WORK TO COMPLETE:
Leave out the pictures and retype all the entries below exactly.

*** Opening DATA EXCERPTS ***

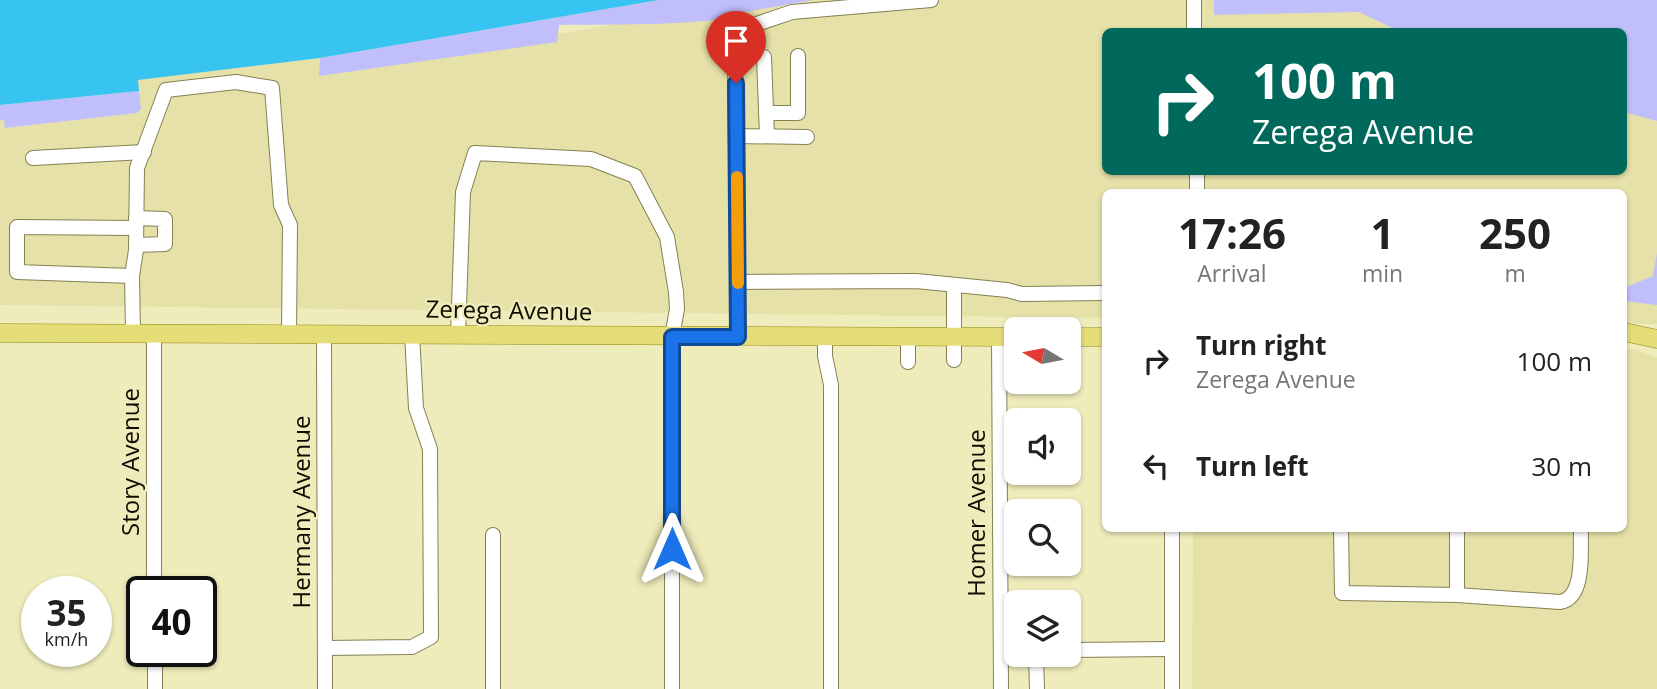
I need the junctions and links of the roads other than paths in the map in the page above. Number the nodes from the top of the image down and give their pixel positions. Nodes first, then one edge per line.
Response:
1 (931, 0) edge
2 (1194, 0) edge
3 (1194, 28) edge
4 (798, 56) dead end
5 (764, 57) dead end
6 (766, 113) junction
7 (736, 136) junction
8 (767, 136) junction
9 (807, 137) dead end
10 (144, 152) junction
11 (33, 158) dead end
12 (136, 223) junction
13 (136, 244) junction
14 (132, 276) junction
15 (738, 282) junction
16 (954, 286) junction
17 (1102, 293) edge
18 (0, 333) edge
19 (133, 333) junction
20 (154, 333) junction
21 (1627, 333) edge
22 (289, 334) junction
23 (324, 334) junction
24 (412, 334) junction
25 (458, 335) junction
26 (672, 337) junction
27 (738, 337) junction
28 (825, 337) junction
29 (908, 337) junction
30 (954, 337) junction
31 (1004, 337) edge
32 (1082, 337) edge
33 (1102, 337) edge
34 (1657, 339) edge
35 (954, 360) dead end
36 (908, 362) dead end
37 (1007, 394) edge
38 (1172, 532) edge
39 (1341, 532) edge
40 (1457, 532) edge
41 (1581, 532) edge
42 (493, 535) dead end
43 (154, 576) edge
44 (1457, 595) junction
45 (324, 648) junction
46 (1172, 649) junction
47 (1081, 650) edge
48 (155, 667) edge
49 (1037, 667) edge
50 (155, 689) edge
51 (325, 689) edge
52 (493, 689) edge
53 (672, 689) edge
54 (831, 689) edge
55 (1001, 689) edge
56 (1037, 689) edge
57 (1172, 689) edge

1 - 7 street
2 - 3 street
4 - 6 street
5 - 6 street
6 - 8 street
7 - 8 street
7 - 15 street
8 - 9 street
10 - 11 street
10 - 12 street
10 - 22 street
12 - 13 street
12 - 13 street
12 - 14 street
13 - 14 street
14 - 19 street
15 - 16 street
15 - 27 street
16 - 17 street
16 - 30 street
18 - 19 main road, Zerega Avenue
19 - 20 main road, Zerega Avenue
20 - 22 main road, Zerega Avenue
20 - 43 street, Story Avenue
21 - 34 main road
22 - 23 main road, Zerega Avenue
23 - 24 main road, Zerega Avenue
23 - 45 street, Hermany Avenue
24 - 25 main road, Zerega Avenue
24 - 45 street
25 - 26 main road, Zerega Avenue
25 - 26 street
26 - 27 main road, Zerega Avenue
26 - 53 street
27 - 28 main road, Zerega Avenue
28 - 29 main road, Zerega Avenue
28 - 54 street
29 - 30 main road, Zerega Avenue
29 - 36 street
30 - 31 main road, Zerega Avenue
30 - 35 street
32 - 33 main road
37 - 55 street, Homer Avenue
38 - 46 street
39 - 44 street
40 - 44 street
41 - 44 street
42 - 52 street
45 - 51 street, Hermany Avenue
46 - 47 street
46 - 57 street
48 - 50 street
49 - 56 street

*** Closing DATA EXCERPTS ***

SOLUTION TO THIS TASK:
I need the junctions and links of the roads other than paths in the map in the page above. Number the nodes from the top of the image down and give their pixel positions. Nodes first, then one edge per line.
Response:
1 (931, 0) edge
2 (1194, 0) edge
3 (1194, 28) edge
4 (798, 56) dead end
5 (764, 57) dead end
6 (766, 113) junction
7 (736, 136) junction
8 (767, 136) junction
9 (807, 137) dead end
10 (144, 152) junction
11 (33, 158) dead end
12 (136, 223) junction
13 (136, 244) junction
14 (132, 276) junction
15 (738, 282) junction
16 (954, 286) junction
17 (1102, 293) edge
18 (0, 333) edge
19 (133, 333) junction
20 (154, 333) junction
21 (1627, 333) edge
22 (289, 334) junction
23 (324, 334) junction
24 (412, 334) junction
25 (458, 335) junction
26 (672, 337) junction
27 (738, 337) junction
28 (825, 337) junction
29 (908, 337) junction
30 (954, 337) junction
31 (1004, 337) edge
32 (1082, 337) edge
33 (1102, 337) edge
34 (1657, 339) edge
35 (954, 360) dead end
36 (908, 362) dead end
37 (1007, 394) edge
38 (1172, 532) edge
39 (1341, 532) edge
40 (1457, 532) edge
41 (1581, 532) edge
42 (493, 535) dead end
43 (154, 576) edge
44 (1457, 595) junction
45 (324, 648) junction
46 (1172, 649) junction
47 (1081, 650) edge
48 (155, 667) edge
49 (1037, 667) edge
50 (155, 689) edge
51 (325, 689) edge
52 (493, 689) edge
53 (672, 689) edge
54 (831, 689) edge
55 (1001, 689) edge
56 (1037, 689) edge
57 (1172, 689) edge

1 - 7 street
2 - 3 street
4 - 6 street
5 - 6 street
6 - 8 street
7 - 8 street
7 - 15 street
8 - 9 street
10 - 11 street
10 - 12 street
10 - 22 street
12 - 13 street
12 - 13 street
12 - 14 street
13 - 14 street
14 - 19 street
15 - 16 street
15 - 27 street
16 - 17 street
16 - 30 street
18 - 19 main road, Zerega Avenue
19 - 20 main road, Zerega Avenue
20 - 22 main road, Zerega Avenue
20 - 43 street, Story Avenue
21 - 34 main road
22 - 23 main road, Zerega Avenue
23 - 24 main road, Zerega Avenue
23 - 45 street, Hermany Avenue
24 - 25 main road, Zerega Avenue
24 - 45 street
25 - 26 main road, Zerega Avenue
25 - 26 street
26 - 27 main road, Zerega Avenue
26 - 53 street
27 - 28 main road, Zerega Avenue
28 - 29 main road, Zerega Avenue
28 - 54 street
29 - 30 main road, Zerega Avenue
29 - 36 street
30 - 31 main road, Zerega Avenue
30 - 35 street
32 - 33 main road
37 - 55 street, Homer Avenue
38 - 46 street
39 - 44 street
40 - 44 street
41 - 44 street
42 - 52 street
45 - 51 street, Hermany Avenue
46 - 47 street
46 - 57 street
48 - 50 street
49 - 56 street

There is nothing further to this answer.